> Text
*** Begin section ***
As I mentioned earlier this week in the Roundup of New Resources, this is Choose Privacy Week, an initiative of the American Library Association’s Office of Intellectual Freedom. The focus of the week is to inform Americans about their rights to privacy in a digital age.
I completely forgot to celebrate Cinco de Mayo, but I didn’t want to forget to talk about Privacy Week. Frankly, I rely on the experts on this one, and the stars sent us one of our very own! I am very pleased to introduce Maria Burel, a newly minted Media Specialist who found us and offered to write a few articles about reading, literacy, and libraries. Today, Maria is talking about Child Privacy Issues and the Library.
If your children are older and have their own library card, it is wise to be aware of the library’s policy on privacy. Here are two excerpts that explain the American Library Association’s (ALA) guidelines.
- Code of Ethics, Article III: “We respect each library user’s right to privacy and confidentiality with respect to information sought and received and resources consulted, borrowed, acquired, or transmitted.”
- Free Access to Libraries for Minors: An Interpretation of the Library Bill of Rights: “The ‘right to use a library’ includes free access to, and unrestricted use of, all the services, materials, and facilities the library has to offer. Every restriction on access to, and use of, library resources, based solely on the chronological age, educational level, literacy skills, or legal emancipation of users violates Article V.
*** End section ***
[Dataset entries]
*** Begin section ***
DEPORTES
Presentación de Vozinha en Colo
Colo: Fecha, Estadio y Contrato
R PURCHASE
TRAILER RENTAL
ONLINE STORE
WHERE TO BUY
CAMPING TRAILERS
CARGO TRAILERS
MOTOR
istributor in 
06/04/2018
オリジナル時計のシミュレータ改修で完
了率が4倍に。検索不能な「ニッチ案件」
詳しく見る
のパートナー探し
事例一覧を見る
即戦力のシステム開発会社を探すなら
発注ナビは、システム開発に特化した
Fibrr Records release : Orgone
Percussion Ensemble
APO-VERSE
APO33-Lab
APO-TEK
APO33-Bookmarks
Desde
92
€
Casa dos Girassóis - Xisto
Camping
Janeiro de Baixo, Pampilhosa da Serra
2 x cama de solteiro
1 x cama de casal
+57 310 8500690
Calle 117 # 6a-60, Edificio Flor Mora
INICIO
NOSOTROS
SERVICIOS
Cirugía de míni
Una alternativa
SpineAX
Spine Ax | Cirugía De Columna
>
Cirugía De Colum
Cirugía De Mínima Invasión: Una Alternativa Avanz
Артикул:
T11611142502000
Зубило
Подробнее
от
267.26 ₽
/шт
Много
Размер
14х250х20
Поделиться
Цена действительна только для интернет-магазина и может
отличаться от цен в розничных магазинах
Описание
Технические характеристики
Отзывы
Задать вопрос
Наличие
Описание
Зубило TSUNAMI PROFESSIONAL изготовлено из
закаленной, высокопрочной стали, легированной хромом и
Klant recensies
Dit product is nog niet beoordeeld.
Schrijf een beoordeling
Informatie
*** End section ***
> Assignment
Render this sentence from the text about Choose Privacy Week into Spanish: "The focus of the week is to inform Americans about their rights to privacy in a digital age." Rely only on the text about Choose Privacy Week.

> Solved problem
El objetivo de la semana es informar a los estadounidenses sobre sus derechos a la privacidad en una era digital.